Faroe Islands Premier League Football
- Season: 2001
- Champions: B36
- Relegated: FS Vágar
- Matches played: 90
- Goals scored: 330 (3.67 per match)
- Biggest home win: B36 15–0 FS Vágar
- Biggest away win: B71 0–7 GÍ
- Highest scoring: B36 15–0 FS Vágar

= 2001 1. deild =

In 2001, 1. deild was the top-tier league in Faroe Islands football (since 2005, the top tier has been the Faroe Islands Premier League, with 1. deild becoming the second tier).

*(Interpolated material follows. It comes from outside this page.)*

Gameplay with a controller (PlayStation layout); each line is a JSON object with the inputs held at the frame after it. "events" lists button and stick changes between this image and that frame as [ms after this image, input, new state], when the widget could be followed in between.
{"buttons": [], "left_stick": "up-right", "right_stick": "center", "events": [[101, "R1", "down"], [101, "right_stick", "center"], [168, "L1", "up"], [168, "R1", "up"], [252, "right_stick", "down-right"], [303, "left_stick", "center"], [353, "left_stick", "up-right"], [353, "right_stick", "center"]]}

Statistics of 1. deild in the 2001 season.

==Overview==
It was contested by 10 teams, and B36 Tórshavn won the championship.

==League standings==

| Pos | Team | Pld | W | D | L | GF | GA | GD | Pts |
|---|---|---|---|---|---|---|---|---|---|
| 1 | B36 Tórshavn | 18 | 15 | 1 | 2 | 55 | 15 | +40 | 46 |
| 2 | GÍ Gøta | 18 | 13 | 3 | 2 | 53 | 20 | +33 | 42 |
| 3 | B68 Toftir | 18 | 9 | 4 | 5 | 39 | 25 | +14 | 31 |
| 4 | VB Vágur | 18 | 9 | 3 | 6 | 43 | 24 | +19 | 30 |
| 5 | NSÍ Runavík | 18 | 8 | 4 | 6 | 23 | 21 | +2 | 28 |
| 6 | KÍ Klaksvík | 18 | 8 | 1 | 9 | 27 | 38 | −11 | 25 |
| 7 | Havnar Bóltfelag | 18 | 7 | 2 | 9 | 34 | 25 | +9 | 23 |
| 8 | EB/Streymur | 18 | 5 | 1 | 12 | 20 | 34 | −14 | 16 |
| 9 | B71 Sandur | 18 | 3 | 1 | 14 | 17 | 52 | −35 | 10 |
| 10 | FS Vágar | 18 | 3 | 0 | 15 | 19 | 76 | −57 | 9 |

==Results==
The schedule consisted of a total of 18 games. Each team played two games against every opponent in no particular order. One of the games was at home and one was away.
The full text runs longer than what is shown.